(Requirement) In the piece on Joni Mitchell, which of her albums did the writer get to know in junior high school?

(Quoted text)
Linda Kidder and Jonathan Gould in I Think I’m Fallin’ – The Songs of Joni Mitchell created by Michael Shamata and Tobin Stokes / Photo by David Cooper / Cory Sincennes – Set & Costume Designer / Alan Brodie – Lighting Designer

Musical Man about town Robert Holliston on the magic of Joni Mitchell.

I REMEMBER MANY THINGS ABOUT LIFE DURING THE SUMMER OF 1979: preparing my move to Vancouver as a full-time UBC music student; working during the day at the Inter-Cultural Association (and during the evenings for what is now Pacific Opera Victoria); practicing (when time allowed) and partying (time always allowed). And most of all haunting our local record store daily, waiting for the release of Joni Mitchell’s newest album, Mingus. I remember the day it arrived: I bought the vinyl album (for home), the cassette (for work), and the new issue of Rolling Stone which had a photo of Joni on the cover and the (now-legendary) interview with Cameron Crowe inside. Went back to work, shut the door, sat at my desk, listened and read. Was baffled a bit by the melodies, lyrics, and sound – at first. But by the third listening was absorbed, impressed, entranced, astonished, still maybe a bit baffled but starting to sing along. It occurred to me then that perhaps no artist in the history of popular music had gone through so many changes, explored so many styles – and done all of it so convincingly, so beautifully, so well – in so brief a span as a mere decade.

My introduction to Joni Mitchell came about in junior high school when I got to know her third album, Ladies of the Canyon. Of course I knew a few songs from the earlier records, but only tangentially, and probably in recordings by Judy Collins (note to potential Joni fans: it’s a rite of passage to learn to prefer Joni’s recordings of her early material to anybody else’s). I loved that album and knew every song by heart, but other musical interests took over and that was that, which means that such iconic releases as Blue and Court and Spark more or less passed me by. For a while ….

The 1975 release of The Hissing of Summer Lawns established once and forever that Joni Mitchell was an artist who answered to nobody.

Full Joni fandom struck in the summer of 1978, when a friend introduced me to Miles of Aisles, Joni’s first live album. As I could afford them, I bought all the others, listened closely and really got to know her songs, lyrically and musically. And as I wanted to know about this multifariously gifted human being, I read as much as I could find about her.

(Given data)
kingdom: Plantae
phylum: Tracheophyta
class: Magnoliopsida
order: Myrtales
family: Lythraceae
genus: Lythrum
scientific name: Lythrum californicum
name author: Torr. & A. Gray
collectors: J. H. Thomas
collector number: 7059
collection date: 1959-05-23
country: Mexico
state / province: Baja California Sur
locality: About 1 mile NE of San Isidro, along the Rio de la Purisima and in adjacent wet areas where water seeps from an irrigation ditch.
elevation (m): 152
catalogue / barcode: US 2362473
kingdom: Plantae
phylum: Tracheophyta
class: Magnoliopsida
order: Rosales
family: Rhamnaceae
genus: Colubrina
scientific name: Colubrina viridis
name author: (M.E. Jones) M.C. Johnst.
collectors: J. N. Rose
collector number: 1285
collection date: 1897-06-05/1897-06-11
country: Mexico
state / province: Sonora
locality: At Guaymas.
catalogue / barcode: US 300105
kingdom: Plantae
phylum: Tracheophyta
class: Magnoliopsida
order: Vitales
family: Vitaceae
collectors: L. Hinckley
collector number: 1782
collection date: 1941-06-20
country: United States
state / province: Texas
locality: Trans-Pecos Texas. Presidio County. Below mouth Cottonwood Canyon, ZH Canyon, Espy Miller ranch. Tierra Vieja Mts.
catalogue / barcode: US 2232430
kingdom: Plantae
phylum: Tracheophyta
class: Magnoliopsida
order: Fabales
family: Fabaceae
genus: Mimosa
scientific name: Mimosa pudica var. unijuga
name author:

(Exercise solution) Ladies of the Canyon